[Dataset entries]
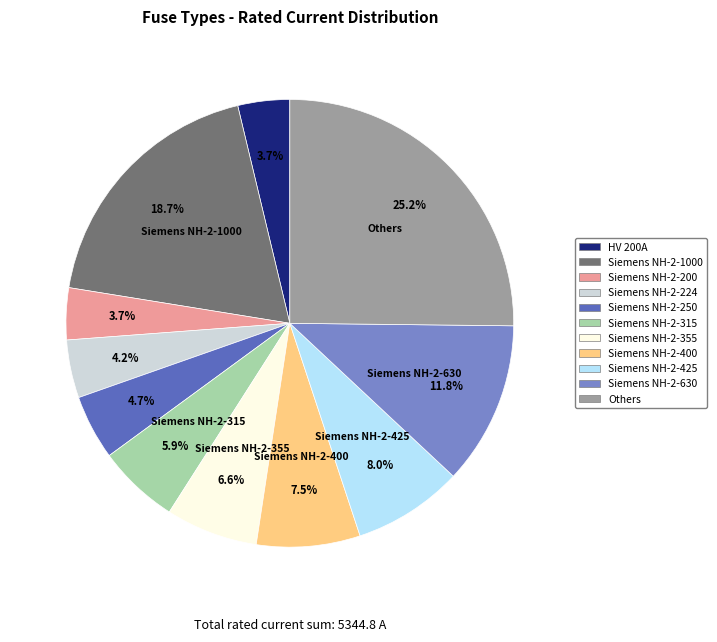

Is there any slice that represents more than half of the pie?

No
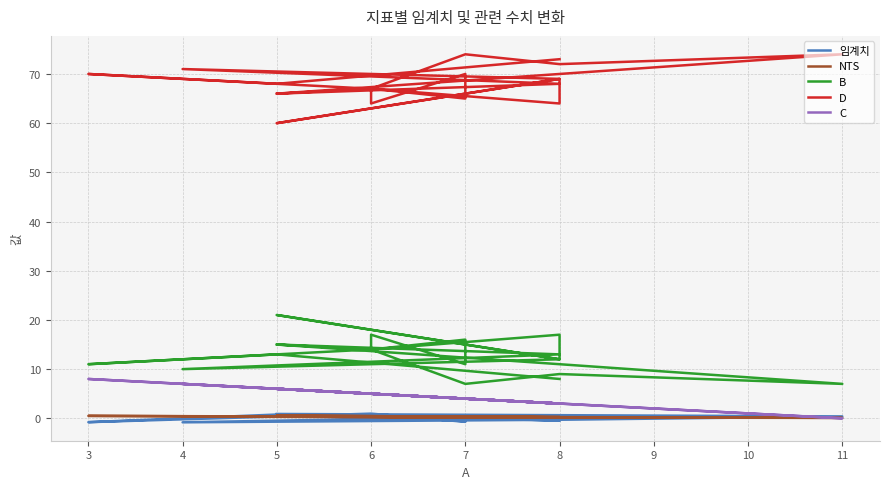

What is the difference between the maximum and second lowest values in the NTS series?

0.4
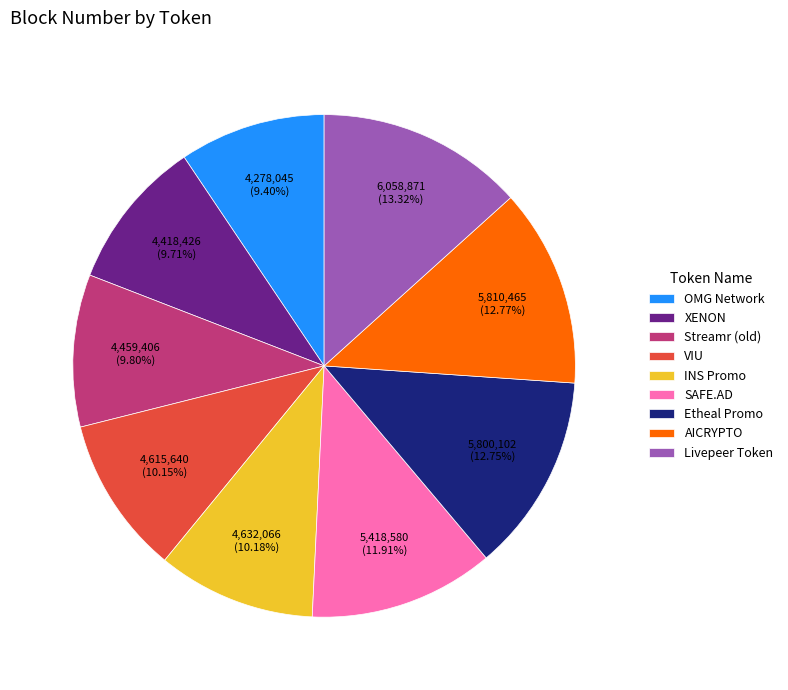

The SAFE.AD slice represents 21% of the pie. True or false?

False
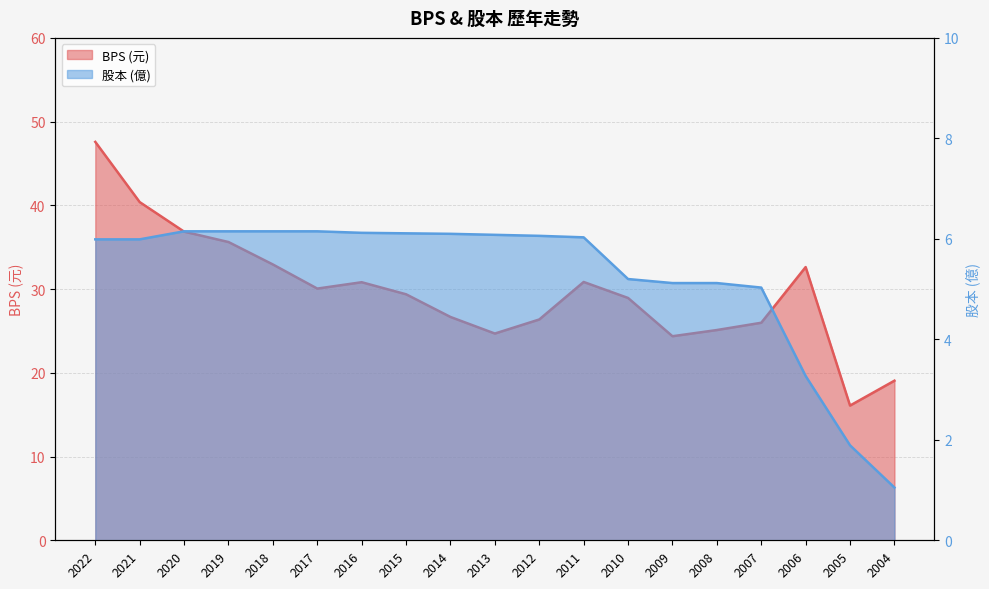

Which category has the lowest value across all series?

2004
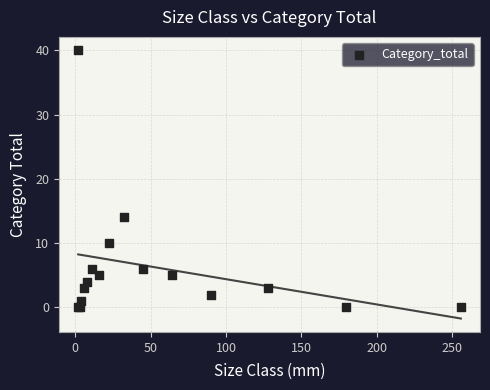

What Y value in the scatter plot is closest to 20?

14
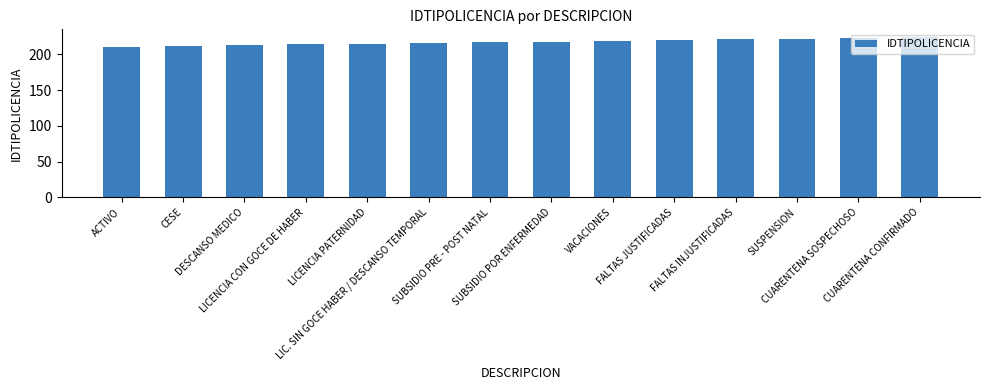

What is the value of the 2nd bar from the left?

212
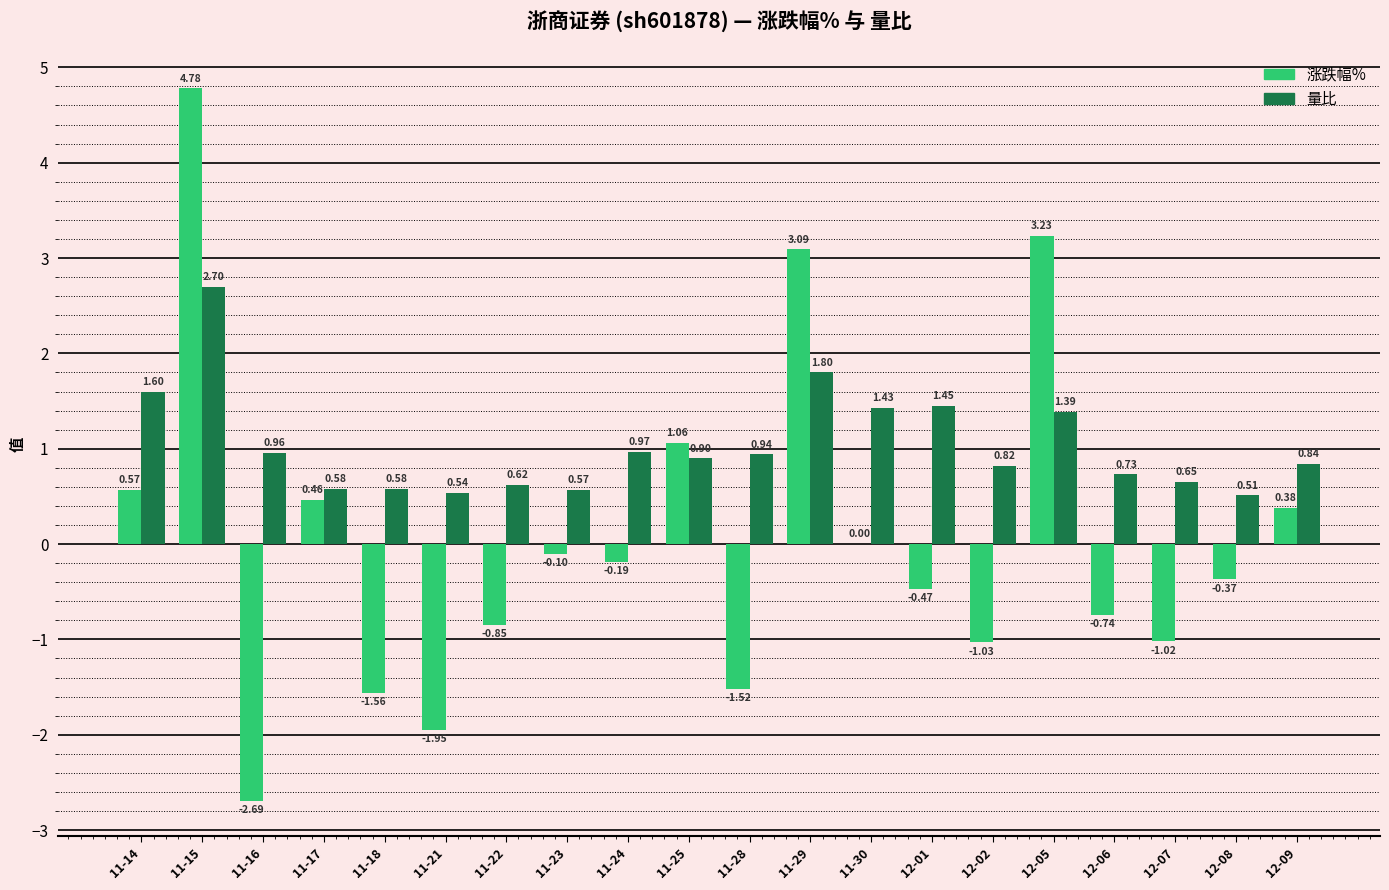

Is it true that 量比 equals 1.5 at 12-09?

False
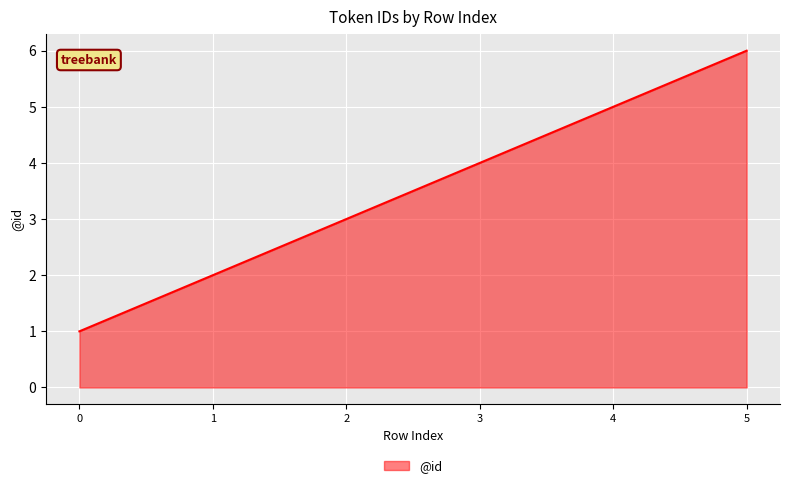

Reading right to left, what are all the values shown in this chart?

5=6	4=5	3=4	2=3	1=2	0=1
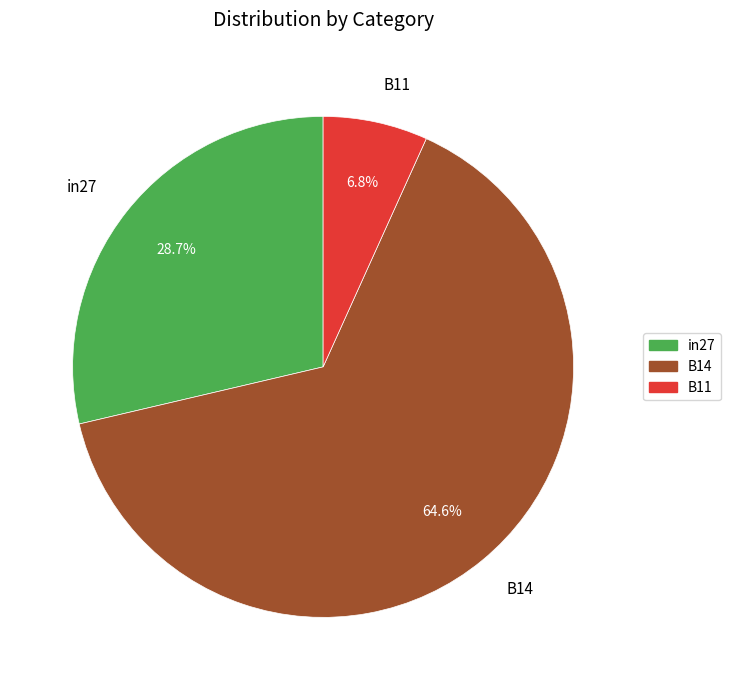

What is the total percentage of B11 and B14?

71.3%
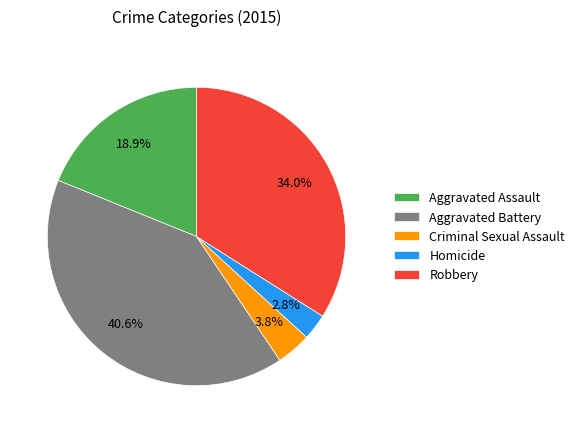

How many segments does this pie chart have?

5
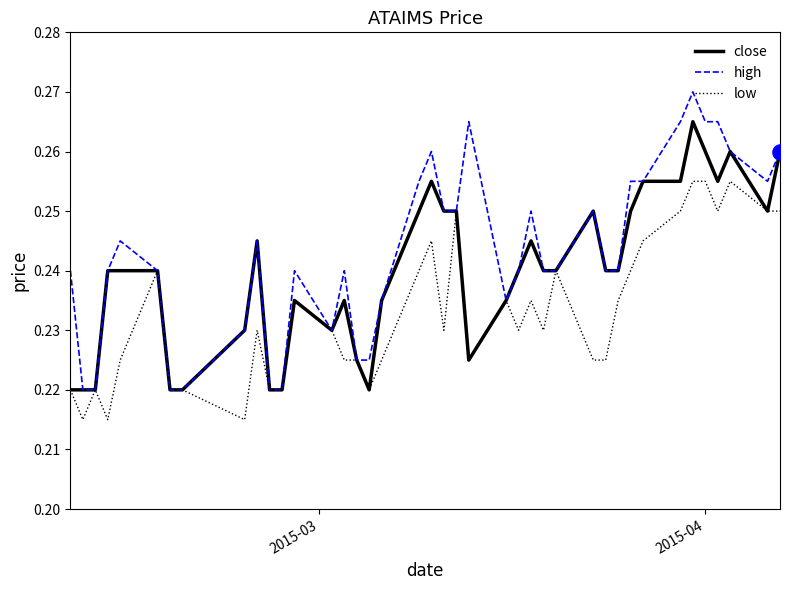

At how many categories does at least one series exceed 0?

40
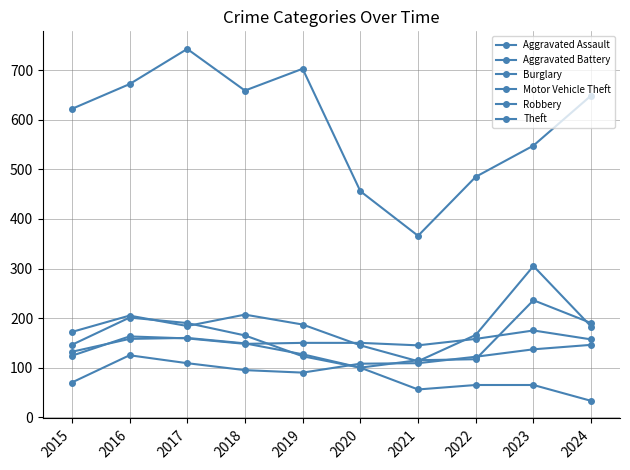

How many interior local valleys does the Aggravated Battery series have?

2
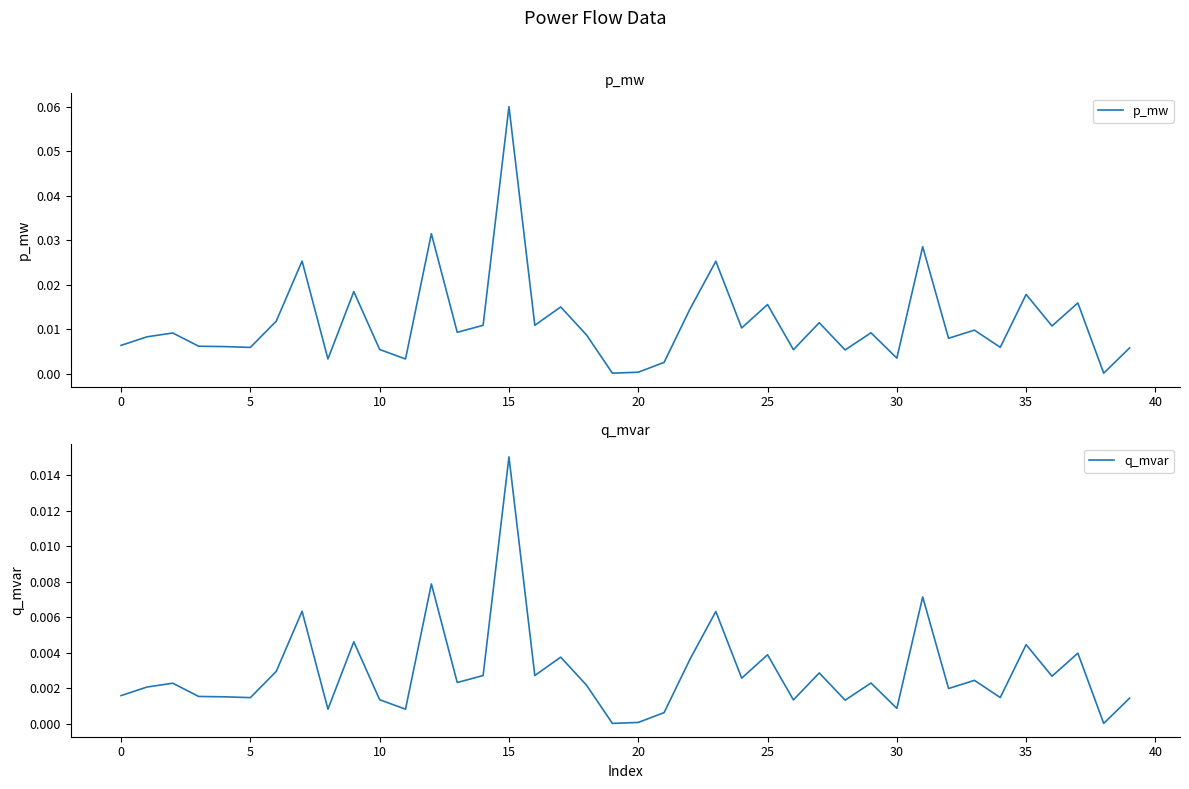

Reading left to right, extract all data points from this chart.

p_mw: 0.0	0.0	0.0	0.0	0.0	0.0	0.0	0.0	0.0	0.0	0.0	0.0	0.0	0.0	0.0	0.1	0.0	0.0	0.0	0.0	0.0	0.0	0.0	0.0	0.0	0.0	0.0	0.0	0.0	0.0	0.0	0.0	0.0	0.0	0.0	0.0	0.0	0.0	0.0	0.0
q_mvar: 0.0	0.0	0.0	0.0	0.0	0.0	0.0	0.0	0.0	0.0	0.0	0.0	0.0	0.0	0.0	0.0	0.0	0.0	0.0	0.0	0.0	0.0	0.0	0.0	0.0	0.0	0.0	0.0	0.0	0.0	0.0	0.0	0.0	0.0	0.0	0.0	0.0	0.0	0.0	0.0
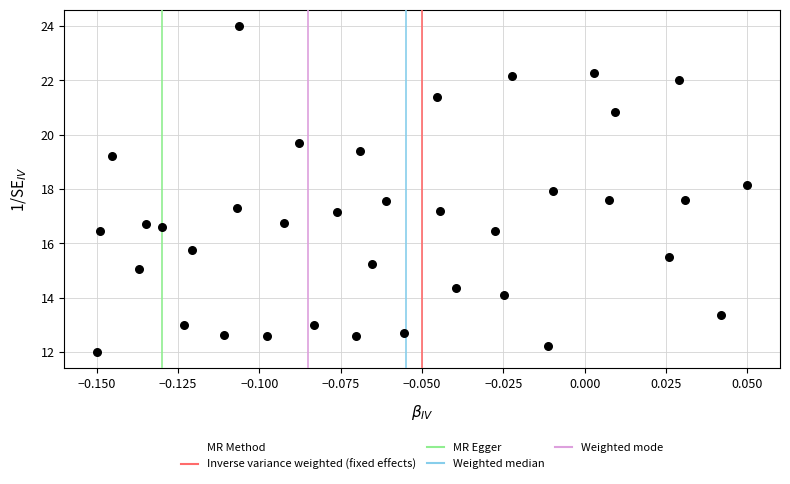

What is the range of Y values (max minus min)?

12.0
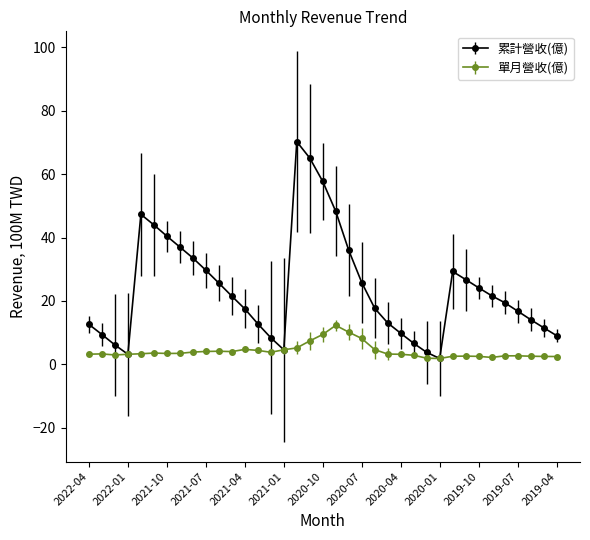

Which series has the largest range (max minus min)?

累計營收(億)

Your instructions: Rewrite all of the data above as a numbered list, skipping the blank lines. Leave the pictures out of your answer.

Written answer:
1. Is there any slice that represents more than half of the pie?
2. No
3. What is the difference between the maximum and second lowest values in the NTS series?
4. 0.4
5. The SAFE.AD slice represents 21% of the pie. True or false?
6. False
7. Which category has the lowest value across all series?
8. 2004
9. What Y value in the scatter plot is closest to 20?
10. 14
11. What is the value of the 2nd bar from the left?
12. 212
13. Is it true that 量比 equals 1.5 at 12-09?
14. False
15. Reading right to left, what are all the values shown in this chart?
16. 5=6	4=5	3=4	2=3	1=2	0=1
17. What is the total percentage of B11 and B14?
18. 71.3%
19. How many segments does this pie chart have?
20. 5
21. At how many categories does at least one series exceed 0?
22. 40
23. How many interior local valleys does the Aggravated Battery series have?
24. 2
25. Reading left to right, extract all data points from this chart.
26. p_mw: 0.0	0.0	0.0	0.0	0.0	0.0	0.0	0.0	0.0	0.0	0.0	0.0	0.0	0.0	0.0	0.1	0.0	0.0	0.0	0.0	0.0	0.0	0.0	0.0	0.0	0.0	0.0	0.0	0.0	0.0	0.0	0.0	0.0	0.0	0.0	0.0	0.0	0.0	0.0	0.0
27. q_mvar: 0.0	0.0	0.0	0.0	0.0	0.0	0.0	0.0	0.0	0.0	0.0	0.0	0.0	0.0	0.0	0.0	0.0	0.0	0.0	0.0	0.0	0.0	0.0	0.0	0.0	0.0	0.0	0.0	0.0	0.0	0.0	0.0	0.0	0.0	0.0	0.0	0.0	0.0	0.0	0.0
28. What is the range of Y values (max minus min)?
29. 12.0
30. Which series has the largest range (max minus min)?
31. 累計營收(億)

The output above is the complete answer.